Его подлейшее деяние по отношению к моему сыну, и многое другое, о чём не стоит рассказывать, заставили меня, наконец, решиться полностью прекратить общение с ним (с директором!), воспринимать его как коллегу, в чём-то советоваться с ним, ждать его одобрения. Страшно ли было мне? Нет. Уволить меня у него не было оснований, а на всё остальное я уже просто не обращала внимания, хотя душа порой просто кричала от обиды и возмущения. Решилась и не пожалела об этом. Освободившись от его «гнёта», почувствовала прилив сил в виде «писательского» вдохновения. И начала писать свои статьи, при этом, даже близко не подпускала его к ним, не давала их ему на проверку и в соавторы не брала. Слышала от других о его весьма одобрительных отзывах о моих работах. А мне так и не сказал ни одного слова. Что ж, обошлась и без его личной похвалы!

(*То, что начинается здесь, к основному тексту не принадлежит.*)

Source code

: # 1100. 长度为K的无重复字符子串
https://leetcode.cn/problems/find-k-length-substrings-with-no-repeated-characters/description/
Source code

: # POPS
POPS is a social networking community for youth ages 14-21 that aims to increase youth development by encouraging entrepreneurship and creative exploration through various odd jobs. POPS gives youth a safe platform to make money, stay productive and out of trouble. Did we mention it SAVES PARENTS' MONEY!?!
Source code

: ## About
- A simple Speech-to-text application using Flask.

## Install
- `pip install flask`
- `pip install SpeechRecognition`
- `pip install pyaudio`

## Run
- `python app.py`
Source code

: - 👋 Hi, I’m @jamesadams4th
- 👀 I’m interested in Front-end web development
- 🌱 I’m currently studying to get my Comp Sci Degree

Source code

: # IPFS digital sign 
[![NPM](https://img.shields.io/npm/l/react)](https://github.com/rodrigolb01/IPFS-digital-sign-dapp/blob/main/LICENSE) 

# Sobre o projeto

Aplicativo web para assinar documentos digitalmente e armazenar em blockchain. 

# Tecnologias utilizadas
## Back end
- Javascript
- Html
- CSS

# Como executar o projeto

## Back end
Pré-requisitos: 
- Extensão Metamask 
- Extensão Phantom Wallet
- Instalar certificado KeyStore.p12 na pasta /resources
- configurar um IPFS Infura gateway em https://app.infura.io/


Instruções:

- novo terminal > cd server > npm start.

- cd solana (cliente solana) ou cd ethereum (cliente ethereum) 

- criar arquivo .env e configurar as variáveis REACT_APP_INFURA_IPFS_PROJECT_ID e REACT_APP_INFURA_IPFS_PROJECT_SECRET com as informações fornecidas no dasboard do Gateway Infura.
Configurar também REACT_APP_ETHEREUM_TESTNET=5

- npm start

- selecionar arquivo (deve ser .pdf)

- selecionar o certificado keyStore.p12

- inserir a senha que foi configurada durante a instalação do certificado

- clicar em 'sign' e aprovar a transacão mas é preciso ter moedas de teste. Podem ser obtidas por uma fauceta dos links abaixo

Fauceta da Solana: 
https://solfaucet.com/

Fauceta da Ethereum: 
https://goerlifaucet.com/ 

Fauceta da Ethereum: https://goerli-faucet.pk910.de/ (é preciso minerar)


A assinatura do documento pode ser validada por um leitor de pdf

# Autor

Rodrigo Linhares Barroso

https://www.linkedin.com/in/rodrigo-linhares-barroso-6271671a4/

Странный он. Запомнилось, как много лет назад пришла ко мне кадровичка и познакомила с его, директорским, приказом о повышении меня в должности. Я была приятно удивлена таким неожиданным подарком. Что ж, спасибо. Значит, заслужила. А через два года та же кадровичка принесла мне уже совсем другой приказ, в котором директор распорядился удержать из моей зарплаты за половину рабочего дня. Причина - пустячная «провинность», которая для сотрудников моего уровня - чуть ли не обычное дело. Но решил показать свою принципиальность и наказал. Причём, только меня одну.

Что же это за внимание такое ко мне? Не были ли эти его действия своеобразным "пластилином" в косичках лучшей девочки в классе моего сына?